On a larger scope, pertaining to the incendiary struggle between Trump and the Democrats, any assessment must start with the recognition that Trump’s narcissism – which manifests itself through the incessant focusing of all eyes upon him all the time – takes the oxygen away from the Democratic campaign to unseat him. The Democrats are thus unable to detach their opposition from Trump who is taking advantage of the stupefying detachment of the public from an unprecedented level of insults and racial attacks by the president. What is happening in America is that the cascading insolence from the White House is driving the prevailing narrative of the president versus “them.” It is an incredible paradox when the chief magistrate of the nation can utter racist comments that would cause the average American worker to lose his job.
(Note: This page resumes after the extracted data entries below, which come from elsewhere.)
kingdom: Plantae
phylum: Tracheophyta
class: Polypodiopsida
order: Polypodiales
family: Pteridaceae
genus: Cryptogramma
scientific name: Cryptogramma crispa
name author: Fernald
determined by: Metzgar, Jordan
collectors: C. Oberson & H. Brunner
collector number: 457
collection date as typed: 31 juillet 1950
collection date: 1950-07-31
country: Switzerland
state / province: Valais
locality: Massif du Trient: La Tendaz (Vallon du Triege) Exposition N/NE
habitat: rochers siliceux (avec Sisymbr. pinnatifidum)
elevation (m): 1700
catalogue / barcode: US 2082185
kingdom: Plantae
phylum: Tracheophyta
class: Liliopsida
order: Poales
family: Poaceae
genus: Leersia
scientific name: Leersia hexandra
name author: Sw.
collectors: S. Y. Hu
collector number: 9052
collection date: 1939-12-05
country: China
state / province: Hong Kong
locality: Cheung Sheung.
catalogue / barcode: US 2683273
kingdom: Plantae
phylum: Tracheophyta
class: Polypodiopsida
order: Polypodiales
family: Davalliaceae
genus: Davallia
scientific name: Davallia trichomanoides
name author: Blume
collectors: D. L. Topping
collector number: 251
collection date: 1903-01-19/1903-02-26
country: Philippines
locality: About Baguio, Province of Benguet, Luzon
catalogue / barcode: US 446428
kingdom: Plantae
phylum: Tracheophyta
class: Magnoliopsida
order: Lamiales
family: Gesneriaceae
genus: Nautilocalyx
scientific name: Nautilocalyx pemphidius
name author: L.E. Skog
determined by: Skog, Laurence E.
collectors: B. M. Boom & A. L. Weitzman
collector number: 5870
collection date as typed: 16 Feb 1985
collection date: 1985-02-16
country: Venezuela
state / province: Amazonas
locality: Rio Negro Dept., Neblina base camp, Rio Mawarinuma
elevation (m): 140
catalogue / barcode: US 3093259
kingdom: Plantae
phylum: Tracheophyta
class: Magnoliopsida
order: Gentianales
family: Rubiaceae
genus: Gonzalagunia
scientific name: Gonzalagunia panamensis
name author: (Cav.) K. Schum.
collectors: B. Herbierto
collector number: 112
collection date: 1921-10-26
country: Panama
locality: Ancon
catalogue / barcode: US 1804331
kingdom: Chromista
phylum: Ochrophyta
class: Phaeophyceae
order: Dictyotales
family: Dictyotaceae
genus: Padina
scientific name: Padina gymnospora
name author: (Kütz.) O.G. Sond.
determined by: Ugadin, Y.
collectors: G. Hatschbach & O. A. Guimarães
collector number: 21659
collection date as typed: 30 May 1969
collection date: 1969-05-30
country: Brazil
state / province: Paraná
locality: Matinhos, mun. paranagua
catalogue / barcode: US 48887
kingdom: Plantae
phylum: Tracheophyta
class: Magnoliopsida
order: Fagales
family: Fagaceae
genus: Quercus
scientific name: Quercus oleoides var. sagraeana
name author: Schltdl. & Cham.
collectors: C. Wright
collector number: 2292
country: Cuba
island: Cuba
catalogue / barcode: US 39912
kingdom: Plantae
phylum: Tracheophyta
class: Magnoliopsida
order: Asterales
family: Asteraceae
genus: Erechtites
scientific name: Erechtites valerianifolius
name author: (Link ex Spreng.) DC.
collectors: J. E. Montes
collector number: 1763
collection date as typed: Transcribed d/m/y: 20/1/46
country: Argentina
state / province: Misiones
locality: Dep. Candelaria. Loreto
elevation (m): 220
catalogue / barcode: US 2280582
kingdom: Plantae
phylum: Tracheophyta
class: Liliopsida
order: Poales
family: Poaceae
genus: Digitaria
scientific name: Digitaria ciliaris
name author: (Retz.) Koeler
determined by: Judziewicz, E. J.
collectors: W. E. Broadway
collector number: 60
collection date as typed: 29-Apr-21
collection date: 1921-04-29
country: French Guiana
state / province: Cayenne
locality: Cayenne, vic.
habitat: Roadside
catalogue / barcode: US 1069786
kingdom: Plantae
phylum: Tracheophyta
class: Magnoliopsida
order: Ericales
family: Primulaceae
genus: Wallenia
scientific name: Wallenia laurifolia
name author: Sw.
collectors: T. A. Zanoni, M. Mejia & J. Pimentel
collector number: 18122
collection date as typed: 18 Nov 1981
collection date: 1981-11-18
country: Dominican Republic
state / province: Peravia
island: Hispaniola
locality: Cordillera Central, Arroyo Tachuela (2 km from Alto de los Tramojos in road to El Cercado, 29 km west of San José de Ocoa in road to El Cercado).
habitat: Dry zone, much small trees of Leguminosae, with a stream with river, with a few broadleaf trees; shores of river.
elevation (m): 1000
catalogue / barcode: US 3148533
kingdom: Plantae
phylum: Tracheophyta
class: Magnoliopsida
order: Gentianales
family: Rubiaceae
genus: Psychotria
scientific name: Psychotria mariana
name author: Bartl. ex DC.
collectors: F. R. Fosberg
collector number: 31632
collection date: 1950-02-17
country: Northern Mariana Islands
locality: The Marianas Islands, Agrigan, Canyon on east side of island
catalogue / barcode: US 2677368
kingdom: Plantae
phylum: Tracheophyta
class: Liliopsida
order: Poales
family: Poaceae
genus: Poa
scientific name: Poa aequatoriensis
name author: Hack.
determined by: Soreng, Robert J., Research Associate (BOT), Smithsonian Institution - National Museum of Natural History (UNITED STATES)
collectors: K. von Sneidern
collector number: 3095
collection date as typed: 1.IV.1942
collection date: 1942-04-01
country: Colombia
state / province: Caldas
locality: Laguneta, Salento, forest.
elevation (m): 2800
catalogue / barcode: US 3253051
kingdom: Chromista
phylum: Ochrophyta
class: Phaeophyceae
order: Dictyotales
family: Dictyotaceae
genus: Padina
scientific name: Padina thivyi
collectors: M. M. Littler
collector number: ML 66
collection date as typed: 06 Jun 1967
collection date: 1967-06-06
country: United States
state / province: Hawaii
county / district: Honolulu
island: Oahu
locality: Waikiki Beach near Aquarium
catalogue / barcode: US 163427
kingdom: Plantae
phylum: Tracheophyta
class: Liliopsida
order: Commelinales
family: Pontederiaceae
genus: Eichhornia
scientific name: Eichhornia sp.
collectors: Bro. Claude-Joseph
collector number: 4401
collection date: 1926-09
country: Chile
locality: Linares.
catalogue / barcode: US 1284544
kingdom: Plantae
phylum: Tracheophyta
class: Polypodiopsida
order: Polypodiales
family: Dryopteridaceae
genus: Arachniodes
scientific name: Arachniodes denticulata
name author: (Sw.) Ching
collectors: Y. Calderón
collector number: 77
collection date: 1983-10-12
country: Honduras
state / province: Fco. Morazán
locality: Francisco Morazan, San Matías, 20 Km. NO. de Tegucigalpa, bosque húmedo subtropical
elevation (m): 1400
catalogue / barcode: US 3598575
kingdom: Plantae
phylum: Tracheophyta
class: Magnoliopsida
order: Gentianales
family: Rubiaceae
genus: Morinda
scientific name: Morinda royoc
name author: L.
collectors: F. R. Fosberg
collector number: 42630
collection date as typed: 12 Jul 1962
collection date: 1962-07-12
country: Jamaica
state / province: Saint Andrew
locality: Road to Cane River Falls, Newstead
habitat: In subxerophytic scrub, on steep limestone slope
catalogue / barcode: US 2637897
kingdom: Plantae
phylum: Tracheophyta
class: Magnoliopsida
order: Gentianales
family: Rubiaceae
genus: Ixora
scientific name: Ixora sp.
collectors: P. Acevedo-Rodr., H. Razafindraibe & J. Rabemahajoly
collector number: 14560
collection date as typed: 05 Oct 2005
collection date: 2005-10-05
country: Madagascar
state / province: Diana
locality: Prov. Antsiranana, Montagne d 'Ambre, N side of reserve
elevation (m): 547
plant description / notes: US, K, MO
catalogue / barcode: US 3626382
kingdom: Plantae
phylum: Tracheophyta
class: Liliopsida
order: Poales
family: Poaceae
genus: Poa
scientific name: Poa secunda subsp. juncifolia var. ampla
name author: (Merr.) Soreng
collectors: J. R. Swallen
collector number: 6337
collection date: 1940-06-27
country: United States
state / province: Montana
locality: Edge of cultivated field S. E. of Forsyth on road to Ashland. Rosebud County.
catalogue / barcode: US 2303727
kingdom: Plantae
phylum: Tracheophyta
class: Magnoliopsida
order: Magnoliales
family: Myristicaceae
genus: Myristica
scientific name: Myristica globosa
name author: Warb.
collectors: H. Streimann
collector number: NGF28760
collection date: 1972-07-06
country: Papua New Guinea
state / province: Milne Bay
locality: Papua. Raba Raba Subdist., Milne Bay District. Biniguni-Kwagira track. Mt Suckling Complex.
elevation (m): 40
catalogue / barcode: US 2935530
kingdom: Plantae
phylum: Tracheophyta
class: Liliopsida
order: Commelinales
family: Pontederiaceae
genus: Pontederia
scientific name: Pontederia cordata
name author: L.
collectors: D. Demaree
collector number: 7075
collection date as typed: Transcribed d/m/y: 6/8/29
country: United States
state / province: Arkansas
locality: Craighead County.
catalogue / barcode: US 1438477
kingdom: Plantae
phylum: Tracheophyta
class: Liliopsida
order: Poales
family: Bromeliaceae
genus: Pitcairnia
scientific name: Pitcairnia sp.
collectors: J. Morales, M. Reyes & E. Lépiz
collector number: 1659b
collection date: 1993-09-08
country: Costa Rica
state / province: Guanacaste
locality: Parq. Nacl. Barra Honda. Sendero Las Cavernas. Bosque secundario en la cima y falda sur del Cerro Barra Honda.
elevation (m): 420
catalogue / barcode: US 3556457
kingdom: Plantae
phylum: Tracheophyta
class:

And yet, the Democratic contenders are not able to escape the trap that Trump has laid for them by keeping the race issues at the forefront and preventing Democrats from concentrating the electorate’s expectations on health insurance, infrastructure and education. Time and time again, Trump sends out a tweet of a disparaging nature that inflames the Democrats and starts another news cycle where the Democrats react by heatedly talking about it but doing nothing to change the president’s narrative. By answering him angrily, the Democrats make it possible for many voters to accept those insolent tweets and invectives as a normal part of the political confrontation. In this light, another resolution condemning Trump’s attack on Oversight Committee chairman Cummings would hardly change votes. For that matter, the same could be said about an impeachment resolution. The strategy of the Democratic leadership, that Speaker Nancy Pelosi is endeavoring to shape, is to keep president Trump from controlling the narrative. One thing is ignoring Trump’s insults; another is putting all your marbles on condemning the excesses of a presidency that feeds racial divisions. Instead, the Democrats should address the efforts of the average American to put food on the table, to be safe and to look with hope to the future. Immigration, protection from outside interference in American elections, stronger safeguards for labor and a commitment to stop climate change should replace the obsession of talking heads about President Trump’s “high crimes and misdemeanors.” Will the Democratic candidates adhere to a discussion that is not only respectful of their legitimate differences, but conditioned by the need to ignore the ego of the president and to face the issues of the future? This, and only this, should be the way to regain the White House and possibly the whole Congress.

Marino de Medici is a columist who resides in Winchester.